(Element boundary records)
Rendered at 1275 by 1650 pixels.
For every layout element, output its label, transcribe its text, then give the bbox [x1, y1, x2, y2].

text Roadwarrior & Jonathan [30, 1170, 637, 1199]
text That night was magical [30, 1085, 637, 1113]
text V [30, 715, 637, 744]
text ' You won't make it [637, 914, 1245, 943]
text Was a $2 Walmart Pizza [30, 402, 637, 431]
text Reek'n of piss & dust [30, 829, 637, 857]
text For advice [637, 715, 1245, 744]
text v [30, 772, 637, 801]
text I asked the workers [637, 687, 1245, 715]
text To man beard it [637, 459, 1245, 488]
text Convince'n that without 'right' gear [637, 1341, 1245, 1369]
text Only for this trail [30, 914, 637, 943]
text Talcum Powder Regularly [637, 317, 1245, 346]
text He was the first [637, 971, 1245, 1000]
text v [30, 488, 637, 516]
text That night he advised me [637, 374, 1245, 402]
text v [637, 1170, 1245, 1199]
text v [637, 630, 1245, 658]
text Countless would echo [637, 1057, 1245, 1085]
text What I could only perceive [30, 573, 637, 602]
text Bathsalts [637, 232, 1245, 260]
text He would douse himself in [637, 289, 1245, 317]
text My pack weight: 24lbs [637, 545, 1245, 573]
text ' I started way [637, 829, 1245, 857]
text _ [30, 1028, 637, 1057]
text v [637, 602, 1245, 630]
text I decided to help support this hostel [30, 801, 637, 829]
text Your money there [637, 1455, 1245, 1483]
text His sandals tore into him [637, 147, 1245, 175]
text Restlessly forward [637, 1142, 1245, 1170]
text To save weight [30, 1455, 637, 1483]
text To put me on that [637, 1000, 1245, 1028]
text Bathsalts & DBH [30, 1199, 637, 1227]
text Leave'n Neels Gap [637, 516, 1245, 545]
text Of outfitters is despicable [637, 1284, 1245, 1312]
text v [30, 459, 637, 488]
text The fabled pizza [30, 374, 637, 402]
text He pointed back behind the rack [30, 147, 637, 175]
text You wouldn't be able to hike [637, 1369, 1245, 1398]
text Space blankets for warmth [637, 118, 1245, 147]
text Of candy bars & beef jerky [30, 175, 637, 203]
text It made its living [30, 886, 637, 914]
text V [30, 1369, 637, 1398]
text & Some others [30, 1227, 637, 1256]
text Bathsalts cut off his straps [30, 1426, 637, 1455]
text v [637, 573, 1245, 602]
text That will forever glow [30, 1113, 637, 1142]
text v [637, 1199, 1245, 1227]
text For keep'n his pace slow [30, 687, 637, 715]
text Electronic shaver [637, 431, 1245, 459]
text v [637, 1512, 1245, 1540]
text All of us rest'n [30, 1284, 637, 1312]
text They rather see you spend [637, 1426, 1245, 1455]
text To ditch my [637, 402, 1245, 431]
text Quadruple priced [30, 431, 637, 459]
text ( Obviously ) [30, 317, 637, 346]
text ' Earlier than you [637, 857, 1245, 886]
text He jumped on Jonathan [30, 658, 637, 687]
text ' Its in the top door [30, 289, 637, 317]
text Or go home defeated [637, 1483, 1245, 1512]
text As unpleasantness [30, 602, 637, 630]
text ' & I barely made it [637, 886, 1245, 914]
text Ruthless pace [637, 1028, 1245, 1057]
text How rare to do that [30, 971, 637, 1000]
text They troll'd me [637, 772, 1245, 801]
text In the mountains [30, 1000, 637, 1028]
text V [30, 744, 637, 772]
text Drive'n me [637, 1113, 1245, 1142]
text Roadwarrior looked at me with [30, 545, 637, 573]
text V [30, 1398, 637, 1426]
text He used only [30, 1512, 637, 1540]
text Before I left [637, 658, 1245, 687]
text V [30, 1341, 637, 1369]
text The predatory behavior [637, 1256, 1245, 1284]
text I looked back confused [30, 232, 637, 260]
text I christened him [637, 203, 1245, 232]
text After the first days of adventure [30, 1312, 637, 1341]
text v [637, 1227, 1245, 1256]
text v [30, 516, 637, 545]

# Exercise goal:
Reproduce the rows above with "Roadwarrior" changed to "Road Warrior" everywhere it occurs, keeping every other character the same.

# Result of this task:
Rendered at 1275 by 1650 pixels.
For every layout element, output its label, transcribe its text, then give the bbox [x1, y1, x2, y2].

text Road Warrior & Jonathan [30, 1170, 637, 1199]
text That night was magical [30, 1085, 637, 1113]
text V [30, 715, 637, 744]
text ' You won't make it [637, 914, 1245, 943]
text Was a $2 Walmart Pizza [30, 402, 637, 431]
text Reek'n of piss & dust [30, 829, 637, 857]
text For advice [637, 715, 1245, 744]
text v [30, 772, 637, 801]
text I asked the workers [637, 687, 1245, 715]
text To man beard it [637, 459, 1245, 488]
text Convince'n that without 'right' gear [637, 1341, 1245, 1369]
text Only for this trail [30, 914, 637, 943]
text Talcum Powder Regularly [637, 317, 1245, 346]
text He was the first [637, 971, 1245, 1000]
text v [30, 488, 637, 516]
text That night he advised me [637, 374, 1245, 402]
text v [637, 1170, 1245, 1199]
text v [637, 630, 1245, 658]
text Countless would echo [637, 1057, 1245, 1085]
text What I could only perceive [30, 573, 637, 602]
text Bathsalts [637, 232, 1245, 260]
text He would douse himself in [637, 289, 1245, 317]
text My pack weight: 24lbs [637, 545, 1245, 573]
text ' I started way [637, 829, 1245, 857]
text _ [30, 1028, 637, 1057]
text v [637, 602, 1245, 630]
text I decided to help support this hostel [30, 801, 637, 829]
text Your money there [637, 1455, 1245, 1483]
text His sandals tore into him [637, 147, 1245, 175]
text Restlessly forward [637, 1142, 1245, 1170]
text To save weight [30, 1455, 637, 1483]
text To put me on that [637, 1000, 1245, 1028]
text Bathsalts & DBH [30, 1199, 637, 1227]
text Leave'n Neels Gap [637, 516, 1245, 545]
text Of outfitters is despicable [637, 1284, 1245, 1312]
text v [30, 459, 637, 488]
text The fabled pizza [30, 374, 637, 402]
text He pointed back behind the rack [30, 147, 637, 175]
text You wouldn't be able to hike [637, 1369, 1245, 1398]
text Space blankets for warmth [637, 118, 1245, 147]
text Of candy bars & beef jerky [30, 175, 637, 203]
text It made its living [30, 886, 637, 914]
text V [30, 1369, 637, 1398]
text & Some others [30, 1227, 637, 1256]
text Bathsalts cut off his straps [30, 1426, 637, 1455]
text v [637, 573, 1245, 602]
text That will forever glow [30, 1113, 637, 1142]
text v [637, 1199, 1245, 1227]
text For keep'n his pace slow [30, 687, 637, 715]
text Electronic shaver [637, 431, 1245, 459]
text v [637, 1512, 1245, 1540]
text All of us rest'n [30, 1284, 637, 1312]
text They rather see you spend [637, 1426, 1245, 1455]
text To ditch my [637, 402, 1245, 431]
text Quadruple priced [30, 431, 637, 459]
text ( Obviously ) [30, 317, 637, 346]
text ' Earlier than you [637, 857, 1245, 886]
text He jumped on Jonathan [30, 658, 637, 687]
text ' Its in the top door [30, 289, 637, 317]
text Or go home defeated [637, 1483, 1245, 1512]
text As unpleasantness [30, 602, 637, 630]
text ' & I barely made it [637, 886, 1245, 914]
text Ruthless pace [637, 1028, 1245, 1057]
text How rare to do that [30, 971, 637, 1000]
text They troll'd me [637, 772, 1245, 801]
text In the mountains [30, 1000, 637, 1028]
text V [30, 744, 637, 772]
text Drive'n me [637, 1113, 1245, 1142]
text Road Warrior looked at me with [30, 545, 637, 573]
text V [30, 1398, 637, 1426]
text He used only [30, 1512, 637, 1540]
text Before I left [637, 658, 1245, 687]
text V [30, 1341, 637, 1369]
text The predatory behavior [637, 1256, 1245, 1284]
text I looked back confused [30, 232, 637, 260]
text I christened him [637, 203, 1245, 232]
text After the first days of adventure [30, 1312, 637, 1341]
text v [637, 1227, 1245, 1256]
text v [30, 516, 637, 545]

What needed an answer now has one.